Не сдержавшись, начинаю смеяться.
— И вы собираетесь здесь сидеть, потому что думаете, будто Кирилл караулит под дверью? — спрашиваю.
— Думаю, когда он доберется до дома, может позвонить мне на домашний номер, а я, как врач, возьму трубку, поскольку определителя у меня нет. — Грустная пауза. — Помнится, в прошлый раз хорошо пошел джин-тоник.
— Какой джин-тоник? У брата паленый портвейн разве что завалялся.
— А я надеялся, что могу рассчитывать на что-то получше…
— В шашки играете? — предлагаю более чем достойную альтернативу.
— Шашки? Ну хоть шашки. Любовную трагикомедию мы сегодня уже посмотрели.
— Мурзалиев, я вам мышьяк подмешаю!
— Даже если так, то уж точно не из-за острого языка.
Однако до дамок доиграть мы не успеваем — отрывает от процессa звонок в дверь. Оба застываем, а затем медленно и синхронно втягиваем головы в плечи.
— Думаете, это он нас проверяет? — шепчет Рашид.
— Наверное, это мой брат. Он часто приходит.
Но в глазок смотрю, поскольку не особенно верю своим словам… а обнаруживаю, что там отец. Черт! Черт-черт-черт! Должно быть, нас кто-то видел в ресторане сегодня. Ну или не сегодня. Я ужасно боялась, что найдутся очевидцы, и на мою голову обрушится родительский гнев, но надеялась, что Петербург большой, Мурзалиев — мой начальник… Слабые у меня оправдания, в общем.

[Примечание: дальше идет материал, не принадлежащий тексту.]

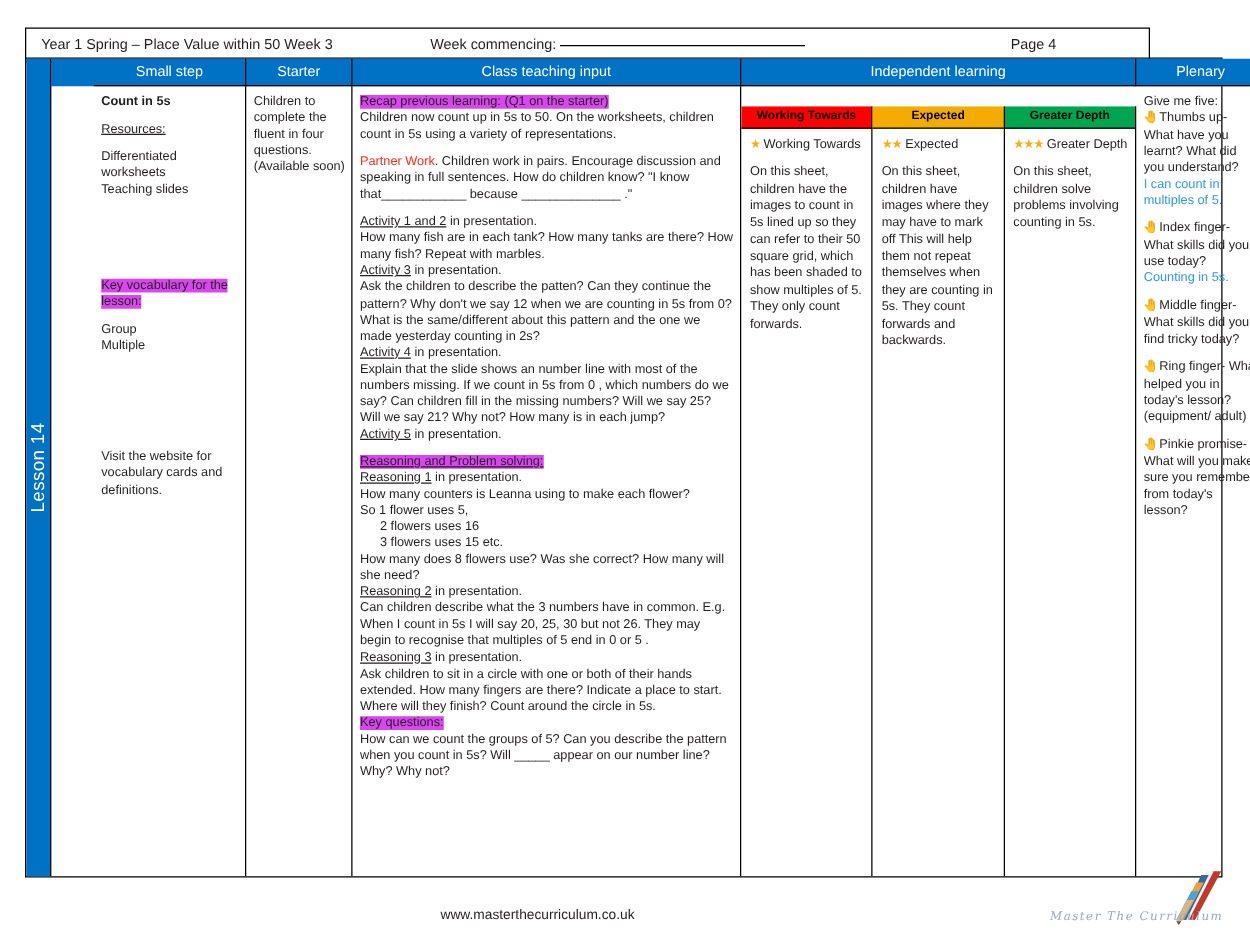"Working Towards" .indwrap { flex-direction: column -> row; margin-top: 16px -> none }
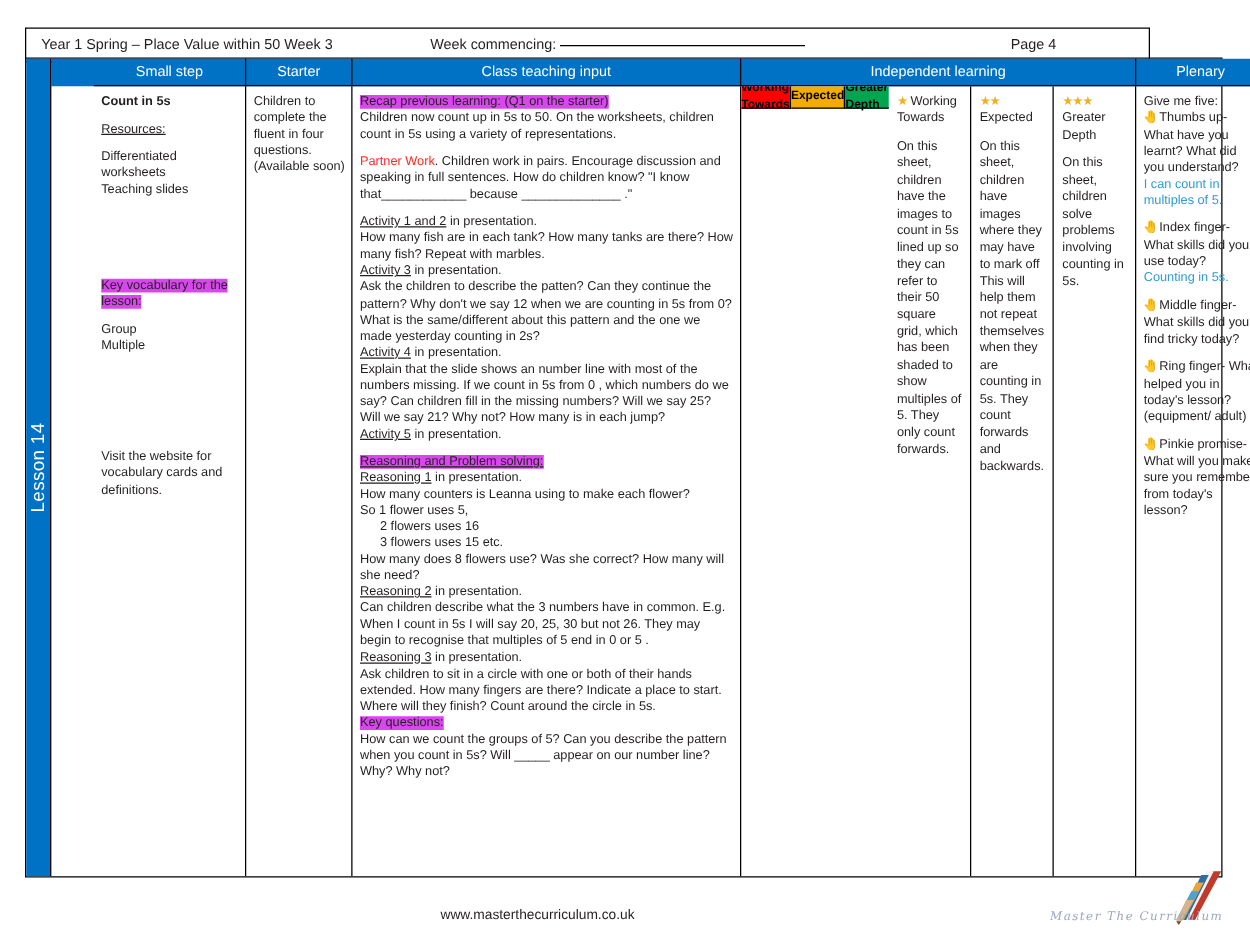"Can children say which number" p { html: none -> <p>Can children say which number comes after 35 if we are counting in 5s? What comes before? Children should remember that the numbers that come before will get smaller.</p> }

Не то чтобы я захотела выпрыгнуть в окошко, но открываю медленно, заранее прокручивая в голове оправдательную речь и варианты причин, по которым мы с ненавистным Рашидом сидим поздно вечером у меня дома с шашками и портвейном… Получается примерно так: пап, но ведь мы оба одеты!

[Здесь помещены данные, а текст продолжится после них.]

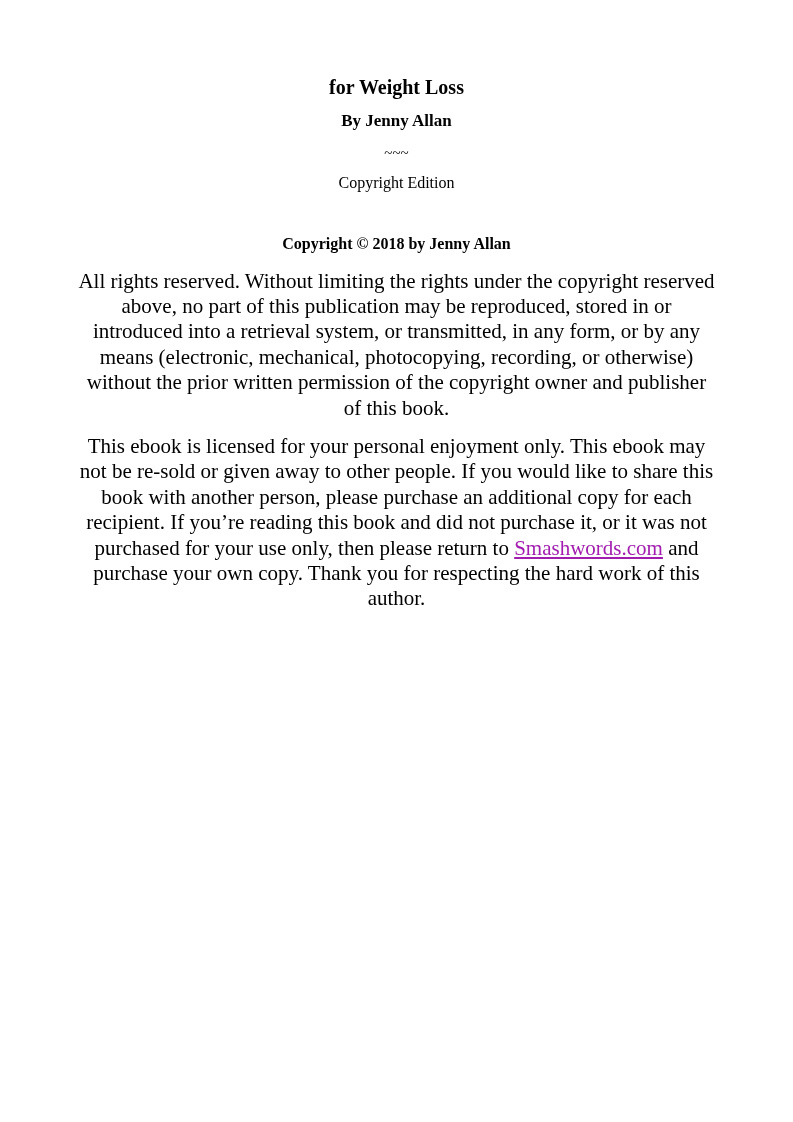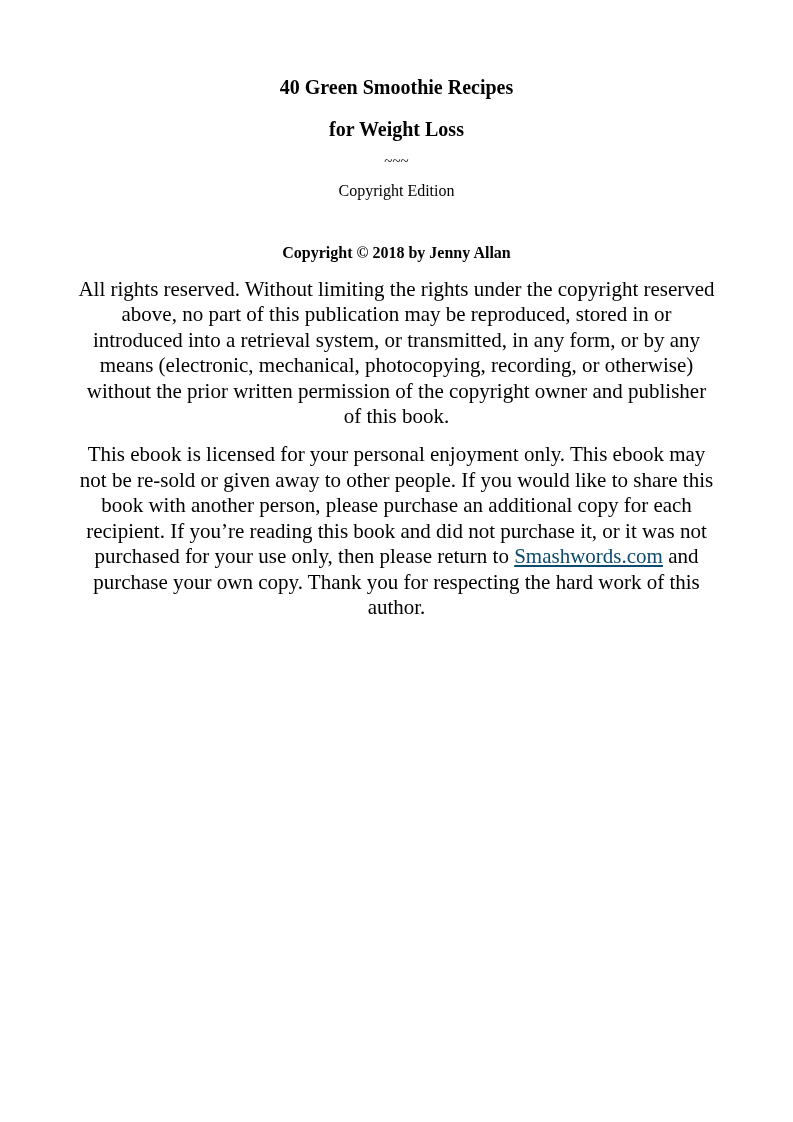"40 Green Smoothie Recipes" h1.title { html: <h1>40 Green Smoothie Recipes</h1> -> none }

— Дорогая, как я рад тебя видеть. — Да, именно такие слова говорит он, когда сносит меня в сторону чуть ли не с дверью. — Объяснишь мне, что здесь у вас происходит?
Кирилл
Сегодняшним утром я не могу отделаться от назойливой мысли о том, что в последнее время вовсю пользуюсь положением начальника. Мной руководит разве что отец, но все его выговоры в мой адрес остаются за закрытыми дверями. И я слегка обнаглел. Готовился к процессу, не появляясь на работе, свалив все переговоры на секретаря, а сегодня пришел к десяти часам и в отвратительном настроении, потому что полночи задавался вопросом, чем и с кем занята моя любимая женщина, и заснул только под утро. Но это еще не предел «хорошего» на сегодня.